Another sort of chart we might generate will be familiar to many race fans, with a tweak – simply plot position against lap, colour according to driver, and then size the nodes according to lap time:

Again, filtering is trivial:

If we plot the elapsed time against lap, we get a view of separations (deltas between cars are available in the media centre reports, but I haven’t used this data yet…):

In this example, lap time flows up the graph, elapsed time increases left to right. Nodes are coloured by driver, and sized according to postion. If a driver has a hight lap count and lower total elapsed time than a driver on the previous lap, then it’s lapped that car… Within a lap, we also see the separation of the various cars. (This difference should be the same as the deltas that are available via FIA press releases.)

If we zoom into a lap, we can better see the separation between cars. (Using the data I have, I’m hoping I haven’t introduced any systematic errors arising from essentially dead reckoning the deltas between cars…)

Also note that where lines between two laps cross, we have a change of position between laps.

[ADDED] Here’s another view, plotting elapsed time against itself to see where folk are on the track-as-laptime:

Okay, that’s enough from me for now.. Here’s something far more beautiful from @bencc/Ben Charlton that was built on top of the McLaren data…
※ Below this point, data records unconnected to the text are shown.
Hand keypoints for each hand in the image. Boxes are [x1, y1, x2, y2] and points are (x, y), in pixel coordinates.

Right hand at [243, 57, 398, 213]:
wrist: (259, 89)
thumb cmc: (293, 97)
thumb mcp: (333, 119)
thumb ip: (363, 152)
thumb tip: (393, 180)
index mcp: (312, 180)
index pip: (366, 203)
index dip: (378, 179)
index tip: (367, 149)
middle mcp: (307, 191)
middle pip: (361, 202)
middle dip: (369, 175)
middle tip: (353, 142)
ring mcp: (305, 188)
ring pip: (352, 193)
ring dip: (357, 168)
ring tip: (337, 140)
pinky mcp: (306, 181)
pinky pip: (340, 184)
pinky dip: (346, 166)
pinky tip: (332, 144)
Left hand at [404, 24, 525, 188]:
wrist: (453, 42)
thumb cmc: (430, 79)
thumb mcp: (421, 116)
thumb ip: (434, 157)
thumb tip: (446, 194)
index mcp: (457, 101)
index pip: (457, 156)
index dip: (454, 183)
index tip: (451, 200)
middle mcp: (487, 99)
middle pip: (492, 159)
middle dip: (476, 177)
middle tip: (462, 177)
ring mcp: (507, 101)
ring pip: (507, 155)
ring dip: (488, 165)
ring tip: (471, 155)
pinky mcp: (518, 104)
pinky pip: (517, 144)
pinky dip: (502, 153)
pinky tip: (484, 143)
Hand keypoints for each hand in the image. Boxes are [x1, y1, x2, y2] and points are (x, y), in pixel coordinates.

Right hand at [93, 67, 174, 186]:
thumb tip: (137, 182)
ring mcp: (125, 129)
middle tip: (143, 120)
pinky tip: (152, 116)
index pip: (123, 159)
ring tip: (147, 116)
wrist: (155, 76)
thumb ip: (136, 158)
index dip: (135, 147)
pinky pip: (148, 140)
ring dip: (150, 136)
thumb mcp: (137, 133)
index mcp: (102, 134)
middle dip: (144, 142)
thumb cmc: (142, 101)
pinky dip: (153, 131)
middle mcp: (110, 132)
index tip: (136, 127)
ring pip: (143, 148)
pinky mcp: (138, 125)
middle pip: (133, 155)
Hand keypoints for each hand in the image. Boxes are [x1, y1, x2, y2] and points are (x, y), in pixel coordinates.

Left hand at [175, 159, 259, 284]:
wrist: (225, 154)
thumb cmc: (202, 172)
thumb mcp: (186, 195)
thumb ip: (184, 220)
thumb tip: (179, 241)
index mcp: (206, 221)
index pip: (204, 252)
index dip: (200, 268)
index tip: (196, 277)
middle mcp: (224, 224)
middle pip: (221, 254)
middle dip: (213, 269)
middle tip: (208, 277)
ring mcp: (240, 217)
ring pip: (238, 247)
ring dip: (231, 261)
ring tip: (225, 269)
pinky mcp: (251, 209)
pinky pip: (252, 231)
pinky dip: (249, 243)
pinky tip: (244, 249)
First up, a 3D rendering of the lap data:

And then a rather nice lap-by-lap visualisation:

So come on F1 teams – give us some higher resolution data to play with and let’s see what we can really do… ;-)

PS I see that Joe Saward is a keen user of Lap charts…. That reminds me of an idea for an app I meant to do for race days that makes grabbing position data as cars complete a lap as simple as clicking…;-) Hmmm….

PPS for another take of visualising the timing data/timing stats, see Keith Collantine/F1Fanatic’s Malaysia summary post.